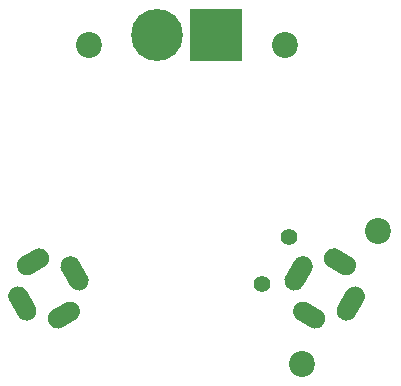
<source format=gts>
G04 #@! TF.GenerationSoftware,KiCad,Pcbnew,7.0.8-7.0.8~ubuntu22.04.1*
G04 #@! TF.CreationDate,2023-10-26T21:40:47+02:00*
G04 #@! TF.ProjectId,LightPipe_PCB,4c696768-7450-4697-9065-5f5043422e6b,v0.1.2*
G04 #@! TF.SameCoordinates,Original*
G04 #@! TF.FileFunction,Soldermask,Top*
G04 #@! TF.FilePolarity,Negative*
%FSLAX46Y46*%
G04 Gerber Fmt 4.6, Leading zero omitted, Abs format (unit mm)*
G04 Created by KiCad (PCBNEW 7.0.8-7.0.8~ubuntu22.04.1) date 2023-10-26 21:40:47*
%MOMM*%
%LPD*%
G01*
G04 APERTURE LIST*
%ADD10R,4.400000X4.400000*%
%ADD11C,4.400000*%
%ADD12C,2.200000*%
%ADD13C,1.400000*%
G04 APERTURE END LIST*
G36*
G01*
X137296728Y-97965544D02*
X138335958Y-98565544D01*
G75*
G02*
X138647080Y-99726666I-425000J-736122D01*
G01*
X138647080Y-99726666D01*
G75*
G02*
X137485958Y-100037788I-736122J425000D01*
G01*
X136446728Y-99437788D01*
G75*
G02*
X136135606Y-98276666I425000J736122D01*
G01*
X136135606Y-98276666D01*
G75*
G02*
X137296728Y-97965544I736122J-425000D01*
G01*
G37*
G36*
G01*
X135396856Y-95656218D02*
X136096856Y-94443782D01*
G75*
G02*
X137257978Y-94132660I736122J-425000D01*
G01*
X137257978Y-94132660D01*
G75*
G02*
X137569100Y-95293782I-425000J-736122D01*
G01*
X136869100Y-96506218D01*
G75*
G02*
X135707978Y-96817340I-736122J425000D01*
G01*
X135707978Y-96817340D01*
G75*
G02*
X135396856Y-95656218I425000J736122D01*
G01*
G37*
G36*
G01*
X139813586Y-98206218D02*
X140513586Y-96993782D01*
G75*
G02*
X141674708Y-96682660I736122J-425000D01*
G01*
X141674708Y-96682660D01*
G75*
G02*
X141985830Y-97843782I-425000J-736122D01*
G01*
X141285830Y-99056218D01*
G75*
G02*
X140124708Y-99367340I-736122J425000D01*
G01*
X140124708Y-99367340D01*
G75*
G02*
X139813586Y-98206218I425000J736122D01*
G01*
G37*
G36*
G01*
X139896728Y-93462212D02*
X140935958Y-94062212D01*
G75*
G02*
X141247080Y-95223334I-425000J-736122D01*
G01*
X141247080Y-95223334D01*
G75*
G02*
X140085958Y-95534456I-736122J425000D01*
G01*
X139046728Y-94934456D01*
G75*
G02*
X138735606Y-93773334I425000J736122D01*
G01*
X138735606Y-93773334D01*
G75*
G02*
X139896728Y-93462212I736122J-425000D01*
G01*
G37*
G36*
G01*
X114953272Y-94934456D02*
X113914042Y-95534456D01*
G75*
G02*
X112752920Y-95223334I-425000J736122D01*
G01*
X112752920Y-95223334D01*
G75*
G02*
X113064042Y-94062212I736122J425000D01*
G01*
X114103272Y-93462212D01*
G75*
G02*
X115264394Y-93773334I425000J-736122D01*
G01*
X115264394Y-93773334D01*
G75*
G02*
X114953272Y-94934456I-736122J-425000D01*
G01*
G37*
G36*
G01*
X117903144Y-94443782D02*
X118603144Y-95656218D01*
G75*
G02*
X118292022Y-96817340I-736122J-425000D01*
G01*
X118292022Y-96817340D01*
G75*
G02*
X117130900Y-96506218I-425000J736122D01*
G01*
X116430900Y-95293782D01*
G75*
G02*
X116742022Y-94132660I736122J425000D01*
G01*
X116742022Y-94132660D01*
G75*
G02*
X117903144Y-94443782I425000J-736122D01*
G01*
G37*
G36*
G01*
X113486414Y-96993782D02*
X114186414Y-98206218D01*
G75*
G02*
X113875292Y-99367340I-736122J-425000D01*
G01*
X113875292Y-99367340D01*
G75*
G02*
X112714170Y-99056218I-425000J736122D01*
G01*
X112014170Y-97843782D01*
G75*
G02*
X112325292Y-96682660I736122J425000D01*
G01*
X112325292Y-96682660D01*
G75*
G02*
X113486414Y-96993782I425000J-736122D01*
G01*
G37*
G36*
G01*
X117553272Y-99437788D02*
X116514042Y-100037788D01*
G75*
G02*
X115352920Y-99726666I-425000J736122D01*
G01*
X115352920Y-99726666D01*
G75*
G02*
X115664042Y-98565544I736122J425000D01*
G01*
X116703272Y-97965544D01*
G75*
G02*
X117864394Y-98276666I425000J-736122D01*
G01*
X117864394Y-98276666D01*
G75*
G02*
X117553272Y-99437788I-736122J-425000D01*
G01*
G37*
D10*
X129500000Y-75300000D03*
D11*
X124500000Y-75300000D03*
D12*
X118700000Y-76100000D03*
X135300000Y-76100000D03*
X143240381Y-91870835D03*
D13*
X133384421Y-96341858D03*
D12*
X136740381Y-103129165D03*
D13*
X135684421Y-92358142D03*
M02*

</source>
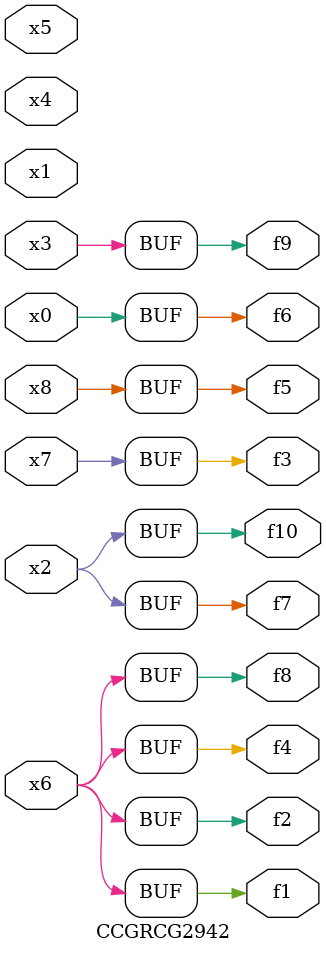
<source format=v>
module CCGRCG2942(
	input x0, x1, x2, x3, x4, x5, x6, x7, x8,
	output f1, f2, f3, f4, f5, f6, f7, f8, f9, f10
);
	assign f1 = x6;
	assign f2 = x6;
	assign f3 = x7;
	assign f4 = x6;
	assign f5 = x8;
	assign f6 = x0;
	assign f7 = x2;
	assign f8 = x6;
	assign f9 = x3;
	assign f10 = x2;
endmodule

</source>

Goal of the exercise » Write out the listing above in full, word for word, with no pictures.

Task output »
<source format=gts>
G04 #@! TF.GenerationSoftware,KiCad,Pcbnew,7.0.8-7.0.8~ubuntu22.04.1*
G04 #@! TF.CreationDate,2023-10-26T21:40:47+02:00*
G04 #@! TF.ProjectId,LightPipe_PCB,4c696768-7450-4697-9065-5f5043422e6b,v0.1.2*
G04 #@! TF.SameCoordinates,Original*
G04 #@! TF.FileFunction,Soldermask,Top*
G04 #@! TF.FilePolarity,Negative*
%FSLAX46Y46*%
G04 Gerber Fmt 4.6, Leading zero omitted, Abs format (unit mm)*
G04 Created by KiCad (PCBNEW 7.0.8-7.0.8~ubuntu22.04.1) date 2023-10-26 21:40:47*
%MOMM*%
%LPD*%
G01*
G04 APERTURE LIST*
%ADD10R,4.400000X4.400000*%
%ADD11C,4.400000*%
%ADD12C,2.200000*%
%ADD13C,1.400000*%
G04 APERTURE END LIST*
G36*
G01*
X137296728Y-97965544D02*
X138335958Y-98565544D01*
G75*
G02*
X138647080Y-99726666I-425000J-736122D01*
G01*
X138647080Y-99726666D01*
G75*
G02*
X137485958Y-100037788I-736122J425000D01*
G01*
X136446728Y-99437788D01*
G75*
G02*
X136135606Y-98276666I425000J736122D01*
G01*
X136135606Y-98276666D01*
G75*
G02*
X137296728Y-97965544I736122J-425000D01*
G01*
G37*
G36*
G01*
X135396856Y-95656218D02*
X136096856Y-94443782D01*
G75*
G02*
X137257978Y-94132660I736122J-425000D01*
G01*
X137257978Y-94132660D01*
G75*
G02*
X137569100Y-95293782I-425000J-736122D01*
G01*
X136869100Y-96506218D01*
G75*
G02*
X135707978Y-96817340I-736122J425000D01*
G01*
X135707978Y-96817340D01*
G75*
G02*
X135396856Y-95656218I425000J736122D01*
G01*
G37*
G36*
G01*
X139813586Y-98206218D02*
X140513586Y-96993782D01*
G75*
G02*
X141674708Y-96682660I736122J-425000D01*
G01*
X141674708Y-96682660D01*
G75*
G02*
X141985830Y-97843782I-425000J-736122D01*
G01*
X141285830Y-99056218D01*
G75*
G02*
X140124708Y-99367340I-736122J425000D01*
G01*
X140124708Y-99367340D01*
G75*
G02*
X139813586Y-98206218I425000J736122D01*
G01*
G37*
G36*
G01*
X139896728Y-93462212D02*
X140935958Y-94062212D01*
G75*
G02*
X141247080Y-95223334I-425000J-736122D01*
G01*
X141247080Y-95223334D01*
G75*
G02*
X140085958Y-95534456I-736122J425000D01*
G01*
X139046728Y-94934456D01*
G75*
G02*
X138735606Y-93773334I425000J736122D01*
G01*
X138735606Y-93773334D01*
G75*
G02*
X139896728Y-93462212I736122J-425000D01*
G01*
G37*
G36*
G01*
X114953272Y-94934456D02*
X113914042Y-95534456D01*
G75*
G02*
X112752920Y-95223334I-425000J736122D01*
G01*
X112752920Y-95223334D01*
G75*
G02*
X113064042Y-94062212I736122J425000D01*
G01*
X114103272Y-93462212D01*
G75*
G02*
X115264394Y-93773334I425000J-736122D01*
G01*
X115264394Y-93773334D01*
G75*
G02*
X114953272Y-94934456I-736122J-425000D01*
G01*
G37*
G36*
G01*
X117903144Y-94443782D02*
X118603144Y-95656218D01*
G75*
G02*
X118292022Y-96817340I-736122J-425000D01*
G01*
X118292022Y-96817340D01*
G75*
G02*
X117130900Y-96506218I-425000J736122D01*
G01*
X116430900Y-95293782D01*
G75*
G02*
X116742022Y-94132660I736122J425000D01*
G01*
X116742022Y-94132660D01*
G75*
G02*
X117903144Y-94443782I425000J-736122D01*
G01*
G37*
G36*
G01*
X113486414Y-96993782D02*
X114186414Y-98206218D01*
G75*
G02*
X113875292Y-99367340I-736122J-425000D01*
G01*
X113875292Y-99367340D01*
G75*
G02*
X112714170Y-99056218I-425000J736122D01*
G01*
X112014170Y-97843782D01*
G75*
G02*
X112325292Y-96682660I736122J425000D01*
G01*
X112325292Y-96682660D01*
G75*
G02*
X113486414Y-96993782I425000J-736122D01*
G01*
G37*
G36*
G01*
X117553272Y-99437788D02*
X116514042Y-100037788D01*
G75*
G02*
X115352920Y-99726666I-425000J736122D01*
G01*
X115352920Y-99726666D01*
G75*
G02*
X115664042Y-98565544I736122J425000D01*
G01*
X116703272Y-97965544D01*
G75*
G02*
X117864394Y-98276666I425000J-736122D01*
G01*
X117864394Y-98276666D01*
G75*
G02*
X117553272Y-99437788I-736122J-425000D01*
G01*
G37*
D10*
X129500000Y-75300000D03*
D11*
X124500000Y-75300000D03*
D12*
X118700000Y-76100000D03*
X135300000Y-76100000D03*
X143240381Y-91870835D03*
D13*
X133384421Y-96341858D03*
D12*
X136740381Y-103129165D03*
D13*
X135684421Y-92358142D03*
M02*

</source>
<source format=v>
module CCGRCG2942(
	input x0, x1, x2, x3, x4, x5, x6, x7, x8,
	output f1, f2, f3, f4, f5, f6, f7, f8, f9, f10
);
	assign f1 = x6;
	assign f2 = x6;
	assign f3 = x7;
	assign f4 = x6;
	assign f5 = x8;
	assign f6 = x0;
	assign f7 = x2;
	assign f8 = x6;
	assign f9 = x3;
	assign f10 = x2;
endmodule

</source>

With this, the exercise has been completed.